In consulting with organizations new to rare disease markets, most assume that patient marketing as a strategic lever is a foregone conclusion based on these false assumptions. In reality, to be successful in rare disease marketing, you need to plan your marketing efforts to address the reality for each of your patients as opposed to a marketing ideal.
Two key characteristics of rare disease markets are (1) the pre-diagnosis maze and (2) un-established referral patterns. Many patients with a rare disease endure a diagnosis journey that can take years. For example, average Cushing’s patient takes approximately 7 years to get diagnosed. This pre-diagnosis ‘maze’ results in a long journey that often negatively impacts patient attitudes and beliefs about the healthcare system. This journey can lead to a dichotomy of patient attitudes between despair and empowerment.
The un-established referral patterns seen in many rare markets result in wide spectrum of specialized care ranging from community-based physicians through to centers of excellence for the disease in question. Where patients end up along this spectrum is frequently dictated by which physician unlocks the mystery and correctly diagnoses the condition.

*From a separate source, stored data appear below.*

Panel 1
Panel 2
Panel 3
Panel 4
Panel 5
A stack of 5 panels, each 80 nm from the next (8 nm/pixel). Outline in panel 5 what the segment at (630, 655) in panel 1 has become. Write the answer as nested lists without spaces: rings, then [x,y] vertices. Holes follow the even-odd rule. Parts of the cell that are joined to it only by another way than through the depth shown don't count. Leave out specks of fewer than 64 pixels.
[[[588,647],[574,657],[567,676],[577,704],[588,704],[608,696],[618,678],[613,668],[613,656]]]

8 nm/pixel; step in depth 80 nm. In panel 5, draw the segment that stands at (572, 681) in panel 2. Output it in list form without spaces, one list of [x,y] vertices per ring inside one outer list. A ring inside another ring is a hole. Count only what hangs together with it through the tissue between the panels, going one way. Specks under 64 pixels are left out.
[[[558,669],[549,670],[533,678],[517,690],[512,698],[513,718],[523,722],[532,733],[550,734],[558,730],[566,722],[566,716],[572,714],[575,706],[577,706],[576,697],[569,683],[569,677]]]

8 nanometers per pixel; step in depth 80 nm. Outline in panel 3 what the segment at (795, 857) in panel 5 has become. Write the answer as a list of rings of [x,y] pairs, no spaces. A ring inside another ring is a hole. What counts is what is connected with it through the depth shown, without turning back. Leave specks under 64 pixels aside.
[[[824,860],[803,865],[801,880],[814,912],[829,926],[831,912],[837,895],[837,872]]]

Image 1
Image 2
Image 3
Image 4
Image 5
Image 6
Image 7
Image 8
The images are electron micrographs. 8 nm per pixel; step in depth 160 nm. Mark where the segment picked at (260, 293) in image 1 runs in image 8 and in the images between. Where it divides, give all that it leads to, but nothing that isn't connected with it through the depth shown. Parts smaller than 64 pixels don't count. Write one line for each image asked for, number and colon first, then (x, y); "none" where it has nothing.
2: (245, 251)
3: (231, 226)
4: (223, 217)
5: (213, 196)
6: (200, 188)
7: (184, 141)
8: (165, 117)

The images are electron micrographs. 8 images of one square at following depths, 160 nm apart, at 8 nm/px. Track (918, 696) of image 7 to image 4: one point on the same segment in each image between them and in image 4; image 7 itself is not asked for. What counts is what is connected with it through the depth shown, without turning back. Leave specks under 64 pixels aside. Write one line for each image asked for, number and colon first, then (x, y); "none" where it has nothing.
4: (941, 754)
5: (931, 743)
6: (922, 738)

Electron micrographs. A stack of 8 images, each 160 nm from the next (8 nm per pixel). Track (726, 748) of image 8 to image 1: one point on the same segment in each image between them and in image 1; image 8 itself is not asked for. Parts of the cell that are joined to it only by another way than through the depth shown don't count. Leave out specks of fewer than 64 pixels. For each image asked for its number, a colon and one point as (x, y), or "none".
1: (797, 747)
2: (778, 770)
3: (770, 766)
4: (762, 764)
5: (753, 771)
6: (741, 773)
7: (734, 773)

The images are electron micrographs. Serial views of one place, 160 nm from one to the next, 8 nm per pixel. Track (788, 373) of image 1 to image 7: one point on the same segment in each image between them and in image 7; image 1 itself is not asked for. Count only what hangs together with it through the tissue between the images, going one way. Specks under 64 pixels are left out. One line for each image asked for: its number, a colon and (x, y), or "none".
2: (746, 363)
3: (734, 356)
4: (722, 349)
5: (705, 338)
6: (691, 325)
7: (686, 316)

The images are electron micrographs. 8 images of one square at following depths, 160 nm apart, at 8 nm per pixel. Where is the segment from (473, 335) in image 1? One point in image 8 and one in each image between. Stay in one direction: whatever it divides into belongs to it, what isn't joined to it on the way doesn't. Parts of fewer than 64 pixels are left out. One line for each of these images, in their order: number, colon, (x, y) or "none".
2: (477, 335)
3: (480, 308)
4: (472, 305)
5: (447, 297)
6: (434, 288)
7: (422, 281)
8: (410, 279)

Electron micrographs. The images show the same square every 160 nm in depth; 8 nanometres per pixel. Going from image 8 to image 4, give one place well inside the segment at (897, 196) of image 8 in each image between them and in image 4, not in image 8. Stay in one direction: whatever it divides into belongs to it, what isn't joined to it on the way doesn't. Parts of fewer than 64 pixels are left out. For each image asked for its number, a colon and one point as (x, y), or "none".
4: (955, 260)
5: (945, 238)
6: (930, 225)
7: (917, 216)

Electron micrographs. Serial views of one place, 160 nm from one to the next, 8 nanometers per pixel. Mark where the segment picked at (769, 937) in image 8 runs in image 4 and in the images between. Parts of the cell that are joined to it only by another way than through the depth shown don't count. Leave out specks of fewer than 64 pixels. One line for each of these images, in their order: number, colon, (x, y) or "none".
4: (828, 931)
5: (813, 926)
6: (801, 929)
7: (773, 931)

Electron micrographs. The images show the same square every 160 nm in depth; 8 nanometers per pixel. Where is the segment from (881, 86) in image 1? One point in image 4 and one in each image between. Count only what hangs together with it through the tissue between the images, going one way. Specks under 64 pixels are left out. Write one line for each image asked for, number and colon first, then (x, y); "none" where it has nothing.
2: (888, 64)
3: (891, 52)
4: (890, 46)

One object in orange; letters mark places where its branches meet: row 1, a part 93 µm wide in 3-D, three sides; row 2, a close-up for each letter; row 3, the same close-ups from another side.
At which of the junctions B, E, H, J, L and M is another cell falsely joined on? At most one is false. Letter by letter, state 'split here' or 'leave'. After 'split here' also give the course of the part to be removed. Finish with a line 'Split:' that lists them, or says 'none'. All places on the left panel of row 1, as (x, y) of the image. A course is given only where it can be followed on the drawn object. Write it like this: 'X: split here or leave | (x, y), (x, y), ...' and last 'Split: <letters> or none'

To illustrate the different types of patient experience, ROF created the ‘Rare Disease Treatment Experience Matrix’ in order to ensure that our clients are designing programs and services that effectively address the needs of all types of patients.
Working in rare disease requires an intimate understanding of these specialized markets. The above matrix is just one illustration of how ROF addresses conventional wisdom to aid Clients in developing and articulating the optimal patient strategy for all rare disease patients.